Background
I hold an MSc in Electronics and Computer Engineering, but most of my work has happened in contexts where the real challenge was not purely technical. It was strategic. How do you position something difficult to explain? How do you create traction before the category is mature? How do you connect product reality with market reality without flattening either one?
That is the layer I am usually drawn to.
Over time, my work has moved across business development, product strategy, partnerships, ecosystem thinking, and venture-shaped environments. The constant is not the sector. It is the type of problem: ambiguity, leverage, and sequencing.
How I think
I tend to look at markets as systems.
Products do not succeed in isolation. Adoption depends on incentives, narratives, operational friction, trust, timing, and the structure around the product itself. A technically strong product can still fail if it enters through the wrong door. A weaker product can still move if its positioning and path to adoption are coherent.

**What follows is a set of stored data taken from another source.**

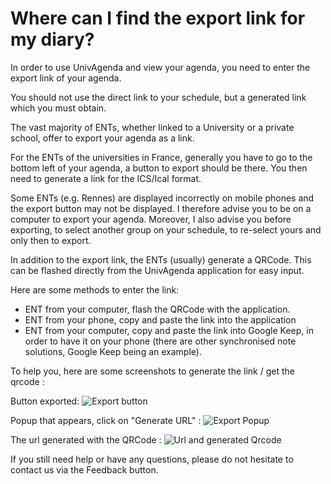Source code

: # Where can I find the export link for my diary?

In order to use UnivAgenda and view your agenda, you need to enter the export link of your agenda.

You should not use the direct link to your schedule, but a generated link which you must obtain.

The vast majority of ENTs, whether linked to a University or a private school, offer to export your agenda as a link.

For the ENTs of the universities in France, generally you have to go to the bottom left of your agenda, a button to export should be there. You then need to generate a link for the ICS/Ical format.

Some ENTs (e.g. Rennes) are displayed incorrectly on mobile phones and the export button may not be displayed.
I therefore advise you to be on a computer to export your agenda.
Moreover, I also advise you before exporting, to select another group on your schedule, to re-select yours and only then to export.

In addition to the export link, the ENTs (usually) generate a QRCode. This can be flashed directly from the UnivAgenda application for easy input.

Here are some methods to enter the link:

- ENT from your computer, flash the QRCode with the application.
- ENT from your phone, copy and paste the link into the application
- ENT from your computer, copy and paste the link into Google Keep, in order to have it on your phone (there are other synchronised note solutions, Google Keep being an example).

To help you, here are some screenshots to generate the link / get the qrcode :

Button exported:
![Export button](https://raw.githubusercontent.com/Pyozer/UnivAgenda/master/help/find_export/images/export_btn.png)


Popup that appears, click on "Generate URL" :
![Export Popup](https://raw.githubusercontent.com/Pyozer/UnivAgenda/master/help/find_export/images/export_popup.png)


The url generated with the QRCode :
![Url and generated Qrcode](https://raw.githubusercontent.com/Pyozer/UnivAgenda/master/help/find_export/images/export_url.png)



If you still need help or have any questions, please do not hesitate to contact us via the Feedback button.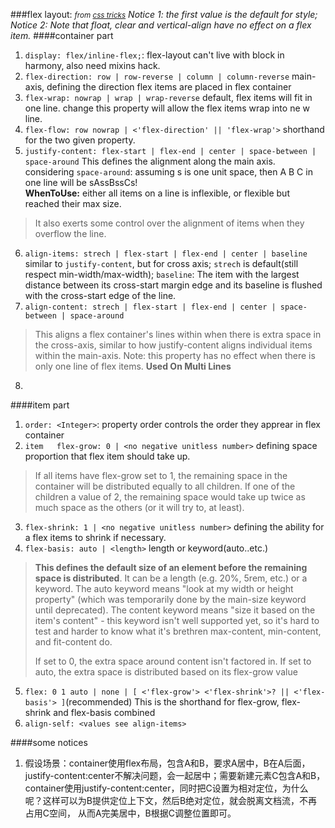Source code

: ###flex layout: *<small>from [css tricks](https://css-tricks.com/snippets/css/a-guide-to-flexbox/)</small>*
*Notice 1: the first value is the default for style;
Notice 2:	Note that float, clear and vertical-align have no effect on a flex item.*
####container part
1.  `display: flex/inline-flex;`:   flex-layout can't live with block in harmony, also need mixins hack.
2.  `flex-direction: row | row-reverse | column | column-reverse`   main-axis, defining the direction flex items are placed in flex container
3.  `flex-wrap: nowrap | wrap | wrap-reverse`	default, flex items will fit in one line. change this property will allow the flex items wrap into ne w line.
4.  `flex-flow: row nowrap | <'flex-direction' || 'flex-wrap'>`	shorthand for the two given property.
5. 	`justify-content: flex-start | flex-end | center | space-between | space-around`	This defines the alignment along the main axis.  considering `space-around`: assuming s is one unit space, then A B C in one line will be sAssBssCs!  <br/>**WhenToUse:** either all items on a line is inflexible, or flexible but reached their max size.
> It also exerts some control over the alignment of items when they overflow the line.
6.	`align-items: strech | flex-start | flex-end | center | baseline`	similar to `justify-content`, but for cross axis; `strech` is default(still respect min-width/max-width); `baseline`: The item with the largest distance between its cross-start margin edge and its baseline is flushed with the cross-start edge of the line.
7.	`align-content: strech | flex-start | flex-end | center | space-between | space-around`	
>This aligns a flex container's lines within when there is extra space in the cross-axis, similar to how justify-content aligns individual items within the main-axis.
Note: this property has no effect when there is only one line of flex items. **Used On Multi Lines**
8.	

####item part
1.	`order: <Integer>`: property order controls the order they apprear in flex container
2.	`item	flex-grow: 0 | <no negative unitless number>`   defining space proportion that flex item should take up.
>If all items have flex-grow set to 1, the remaining space in the container will be distributed equally to all children. If one of the children a value of 2, the remaining space would take up twice as much space as the others (or it will try to, at least).
3.	`flex-shrink: 1 | <no negative unitless number>`	defining the ability for a flex items to shrink if necessary.
4.  `flex-basis: auto | <length>`	length or keyword(auto..etc.)
>**This defines the default size of an element before the remaining space is distributed**. It can be a length (e.g. 20%, 5rem, etc.) or a keyword. The auto keyword means "look at my width or height property" (which was temporarily done by the main-size keyword until deprecated). The content keyword means "size it based on the item's content" - this keyword isn't well supported yet, so it's hard to test and harder to know what it's brethren max-content, min-content, and fit-content do.
>
>If set to 0, the extra space around content isn't factored in. If set to auto, the extra space is distributed based on its flex-grow value
5.	`flex: 0 1 auto | none | [ <'flex-grow'> <'flex-shrink'>? || <'flex-basis'> ]`(recommended)	This is the shorthand for flex-grow, flex-shrink and flex-basis combined
6.	`align-self: <values see align-items>`

####some notices
1.  假设场景：container使用flex布局，包含A和B，要求A居中，B在A后面，justify-content:center不解决问题，会一起居中；需要新建元素C包含A和B，
container使用justify-content:center，同时把C设置为相对定位，为什么呢？这样可以为B提供定位上下文，然后B绝对定位，就会脱离文档流，不再占用C空间，
从而A完美居中，B根据C调整位置即可。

That is why I care so much about the layer between invention and market uptake.
What I work on
My work typically sits across a few connected areas:
- Strategic business development, especially where partnerships shape distribution rather than merely add logos.
- Product and market translation, turning technical depth into a clearer path to usage, adoption, or commercial relevance.
- Ecosystem strategy, especially when the value of a product depends on coordination across multiple actors.
- Emerging technology contexts, where categories are still forming and default playbooks are usually too shallow.
How I operate
I am most useful in small, serious teams facing non-obvious choices.
I like structure, but not bureaucracy. I prefer clarity over performance, and judgment over speed for its own sake. I am usually less interested in appearing active than in identifying where leverage actually is.
If the work matters, I would rather say the uncomfortable thing early than let a weak framing survive because it sounds good.